> [Actions to take]
1. Decide whether each statement below agrees with the letter about National Cheng Kung University that follows. Answer yes or no and quote the words of the letter that settle it.
(a) The Ministry of Education ruling was finally enforced in May 2003.
(b) The writer knows who Apache776 is.
(c) The dismissal took place in 2001.
2. Answer these questions from the letter about National Cheng Kung University that follows.
(a) To whom is the letter addressed?
(b) What date does the Ministry of Education ruling bear?
(c) How many Ministry letters warned the university to enforce that ruling?
3. Carry on the letter about National Cheng Kung University, which appears below, beginning after its last sentence.

> [Text for analysis]
Thursday, November 4, 2010

Regarding human rights violations at National Cheng Kung University

Dr. Michael Ming-Chiao Lai
President
National Cheng Kung University
Tainan, Taiwan

    November 4, 2010

    Dear President Lai and Colleagues,

    A Wikipedia user named Apache776 deleted one of my edits concerning human rights violations at National Cheng Kung University on the National Cheng Kung University page in Wikipedia. The summary claim was that, "If true, a travesty, but no evidence or specifics provided. Also, sadly, it is a fact that at the time the alleged incident occured, foreign faculty were not protected by the Teachers Law of the ROC."
    I am not certain who made this edit or what that person's affiliation with National Cheng Kung University is, if any. Nonetheless I feel compelled to formally address the issue.
    As you must know, my edit in the Wikipedia page is true by any reasonable standards of truth, so there's no conditional "if" about my claim that human rights violations were committed at National Cheng Kung University, with neither compensation, apology, nor even acknowledgment on the part of the university that human rights were violated.
    In view of a Ministry of Education ruling dated 8 January 2001, eight Ministry letters warning the university to enforce that ruling (finally enforced in May, 2003), and both judicial and Ministry rulings that foreigners were, at the time of the illegal dismissal (1999), protected by the Teachers Law, how is it possible that the statement by Apache776 can be true or in good faith?
    Since it is in fact true, then, by this user's own words, my dismissal was indeed a "travesty. As for "evidence or specifics," as much evidence or specifics as are required will be uploaded to the Wikipedia page, including the dates of the Ministry and court rulings.
    The claim that, "sadly, it is a fact that at the time the alleged incident occurred, foreign faculty were not protected by the Teachers Law of the ROC" will be discredited in those documents.
    Besides, even if what Apache776 wrote in his summary edit were true, that very statement would prove precisely the opposite of his apparent claim, that there were no human rights violations at National Cheng Kung University—unless discriminatory employment policies against foreigners are not considered human rights violations!
    Whether Apache776 is related to National Cheng Kung University in any way remains to be seen. What is evident, however, is that Apache776 is merely continuing a policy of revisionist history that is typical of National Cheng Kung University, as is evident in its refusal to issue a formal apology or even acknowledge that human rights were committed at all in my case, despite the documents I mentioned above, including judicial and Ministry rulings. If, in the face of these documents the university's stubborn refusal to acknowledge human rights violations is not a patent example of "revisionism," then I don't know what is.

> [Recorded information]

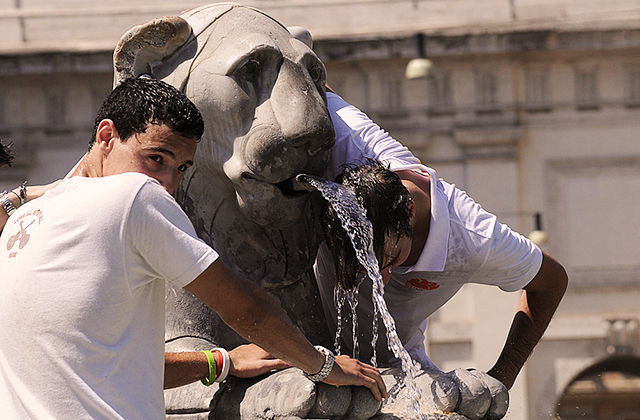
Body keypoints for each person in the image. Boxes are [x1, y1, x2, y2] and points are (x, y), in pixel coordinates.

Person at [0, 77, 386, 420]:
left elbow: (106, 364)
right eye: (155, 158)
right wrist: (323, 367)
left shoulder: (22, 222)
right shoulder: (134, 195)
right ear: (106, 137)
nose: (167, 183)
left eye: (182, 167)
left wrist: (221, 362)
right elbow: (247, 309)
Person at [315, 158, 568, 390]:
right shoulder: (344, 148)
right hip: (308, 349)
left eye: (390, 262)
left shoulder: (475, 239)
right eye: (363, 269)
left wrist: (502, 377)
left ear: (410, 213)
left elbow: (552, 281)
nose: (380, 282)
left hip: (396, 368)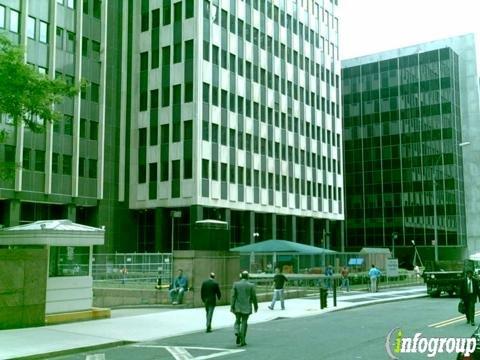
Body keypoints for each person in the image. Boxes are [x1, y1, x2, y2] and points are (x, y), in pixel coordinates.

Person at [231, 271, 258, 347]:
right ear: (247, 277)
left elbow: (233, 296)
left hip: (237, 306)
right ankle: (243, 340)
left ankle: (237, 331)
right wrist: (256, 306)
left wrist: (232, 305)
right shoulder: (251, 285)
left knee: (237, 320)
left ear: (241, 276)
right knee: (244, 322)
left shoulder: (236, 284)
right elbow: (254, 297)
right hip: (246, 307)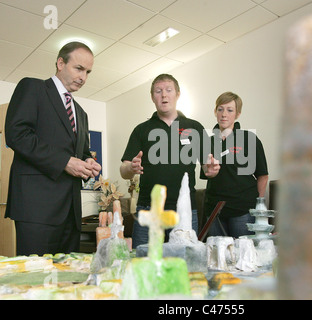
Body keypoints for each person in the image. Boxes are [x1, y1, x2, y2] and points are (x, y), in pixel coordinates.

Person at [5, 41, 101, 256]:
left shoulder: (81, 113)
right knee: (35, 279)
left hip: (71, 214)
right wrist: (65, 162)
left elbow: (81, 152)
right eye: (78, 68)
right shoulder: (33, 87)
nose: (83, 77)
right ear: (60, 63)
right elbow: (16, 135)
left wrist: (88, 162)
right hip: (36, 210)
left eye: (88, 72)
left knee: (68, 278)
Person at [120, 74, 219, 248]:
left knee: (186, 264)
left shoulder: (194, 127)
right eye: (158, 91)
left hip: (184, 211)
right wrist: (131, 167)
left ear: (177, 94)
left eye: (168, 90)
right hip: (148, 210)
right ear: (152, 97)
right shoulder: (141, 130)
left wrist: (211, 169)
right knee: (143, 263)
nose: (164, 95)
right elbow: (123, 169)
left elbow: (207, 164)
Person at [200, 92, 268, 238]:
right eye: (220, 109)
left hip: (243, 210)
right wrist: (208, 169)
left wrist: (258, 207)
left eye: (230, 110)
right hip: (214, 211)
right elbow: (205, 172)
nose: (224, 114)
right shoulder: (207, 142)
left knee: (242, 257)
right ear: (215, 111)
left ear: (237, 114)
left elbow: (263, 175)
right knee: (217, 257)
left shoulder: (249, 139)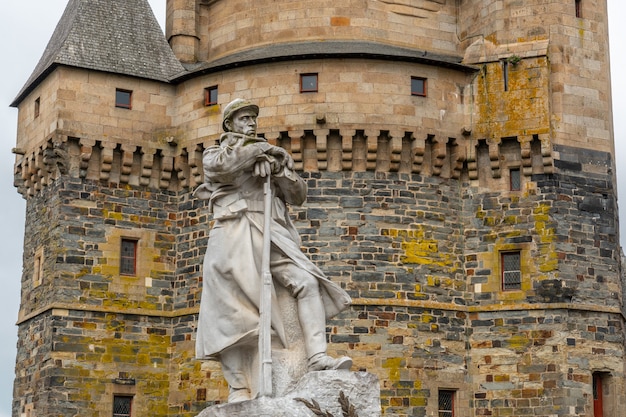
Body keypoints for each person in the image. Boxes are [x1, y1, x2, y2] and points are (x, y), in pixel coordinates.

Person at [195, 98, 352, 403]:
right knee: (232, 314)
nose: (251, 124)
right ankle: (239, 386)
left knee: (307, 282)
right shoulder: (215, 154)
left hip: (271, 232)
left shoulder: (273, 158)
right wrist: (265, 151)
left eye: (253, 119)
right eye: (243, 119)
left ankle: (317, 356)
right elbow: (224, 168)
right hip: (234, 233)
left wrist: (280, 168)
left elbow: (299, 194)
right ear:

* * *

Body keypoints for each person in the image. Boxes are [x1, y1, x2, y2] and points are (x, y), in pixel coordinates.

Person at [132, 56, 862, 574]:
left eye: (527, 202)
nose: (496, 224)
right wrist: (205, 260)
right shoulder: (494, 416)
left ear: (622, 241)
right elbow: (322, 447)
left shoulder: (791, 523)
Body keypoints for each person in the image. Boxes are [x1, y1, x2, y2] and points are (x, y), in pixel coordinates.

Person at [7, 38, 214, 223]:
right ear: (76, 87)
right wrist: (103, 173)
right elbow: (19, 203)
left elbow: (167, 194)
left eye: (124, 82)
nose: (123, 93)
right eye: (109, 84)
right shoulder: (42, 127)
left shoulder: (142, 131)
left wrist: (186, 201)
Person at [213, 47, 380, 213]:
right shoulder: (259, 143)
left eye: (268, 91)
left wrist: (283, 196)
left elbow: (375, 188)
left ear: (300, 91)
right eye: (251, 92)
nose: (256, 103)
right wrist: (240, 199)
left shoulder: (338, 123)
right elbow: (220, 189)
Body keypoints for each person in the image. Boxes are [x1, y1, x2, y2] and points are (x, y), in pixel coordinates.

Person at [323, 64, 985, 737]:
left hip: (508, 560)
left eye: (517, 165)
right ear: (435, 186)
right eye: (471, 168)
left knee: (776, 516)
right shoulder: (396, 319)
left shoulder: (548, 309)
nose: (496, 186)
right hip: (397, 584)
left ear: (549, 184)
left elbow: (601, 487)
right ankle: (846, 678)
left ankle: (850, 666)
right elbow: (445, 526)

> [Results]
1.
(a) Yes: "eight Ministry letters warning the university to enforce that ruling (finally enforced in May, 2003)"
(b) No: "I am not certain who made this edit or what that person's affiliation with National Cheng Kung University is, if any."
(c) No: "at the time of the illegal dismissal (1999)"

2.
(a) Dr. Michael Ming-Chiao Lai, President of National Cheng Kung University
(b) 8 January 2001
(c) Eight

3.
    Indeed, that's all the more reason to pursue this case until it is formally resolved. I, as both a professor and an American citizen, cannot, and will not, allow a revisionist version of events ten or twenty years from now to replace the facts, especially if I, or those informed about the case, can no longer contest them. This will compromise not only my reputation but the reputation of American professors in general, when the revised version of what happened in the years 1999-2003 will imply that an American professor failed ethical or professional standards while teaching at the university, thus, by stereotyping, impugning all American professors. Would you like a Taiwanese professor to be falsely accused at an American university, compromising Taiwanese professors for years thereafter?
    In view of the revisionist tactics of the NCKU administration I wish to make clear that, however long it takes, I will pursue a formal resolution of this case and use all channels within the law to do so.
    I remind you that Taiwan has subscribed to international human rights charters. Those charters were created precisely to override arbitrary or capricious rulings by rogue agencies with the institutional means to do so, whether money, payroll lawyers, or other resources individuals cannot compete against. Otherwise there would be no need for human rights charters; laws would adequately insure remedy.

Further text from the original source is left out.